A great number of words of French origin have entered the English language to the extent that many Latin words have come to the English language. Up to 45% of all English words have a French origin.[verification needed][better source needed] This suggests that 80,000 words should appear in this list; this list, however, only includes words imported directly from French, such as both joy and joyous, and does not include derivatives formed in English of words borrowed from French, including joyful, joyfulness, partisanship, and parenthood. It also excludes both combinations of words of French origin with words whose origin is a language other than French — e.g., ice cream, sunray, jellyfish, killjoy, lifeguard, and passageway— and English-made combinations of words of French origin — e.g., grapefruit (grape + fruit), layperson (lay + person), mailorder, magpie, marketplace, surrender, petticoat, and straitjacket. This list also excludes words that come from French but were introduced into the English language via a language other than French, which include commodore, domineer, filibuster, ketone, loggia, lotto, mariachi, monsignor, oboe, paella, panzer, picayune, ranch, vendue, and veneer.

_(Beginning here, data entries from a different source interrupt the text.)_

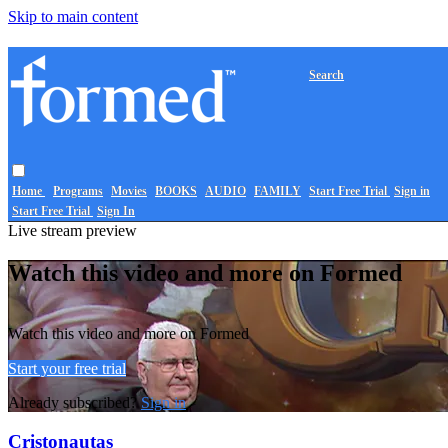
Skip to main content
Search
Home
Programs
Movies
BOOKS
AUDIO
FAMILY
Start Free Trial
Sign in
Start Free Trial
Sign In
Live stream preview
Watch this video and more on Formed
Watch this video and more on Formed
Start your free trial
Already subscribed?
Sign in
Cristonautas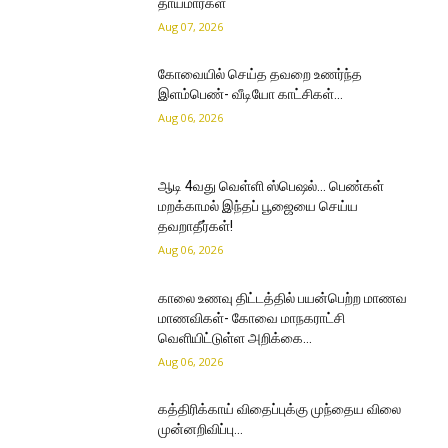
தாய்மார்கள்
Aug 07, 2026
கோவையில் செய்த தவறை உணர்ந்த
இளம்பெண்- வீடியோ காட்சிகள்…
Aug 06, 2026
ஆடி 4வது வெள்ளி ஸ்பெஷல்… பெண்கள்
மறக்காமல் இந்தப் பூஜையை செய்ய
தவறாதீர்கள்!
Aug 06, 2026
காலை உணவு திட்டத்தில் பயன்பெற்ற மாணவ
மாணவிகள்- கோவை மாநகராட்சி
வெளியிட்டுள்ள அறிக்கை…
Aug 06, 2026
கத்திரிக்காய் விதைப்புக்கு முந்தைய விலை
முன்னறிவிப்பு…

English words of French origin can also be distinguished from French words and expressions used by English speakers.
Although French is derived mainly from Latin (which accounts for about 60% of English vocabulary either directly or via a Romance language), it also includes words from Gaulish and Germanic languages (especially Old Frankish). Since English is of Germanic origin, words that have entered English from the Germanic elements in French might not strike the eye as distinctively from French. Conversely, as Latin gave many derivatives to both the English and the French languages, ascertaining that a given Latinate derivative did not come to the English language via French can be difficult in a few cases.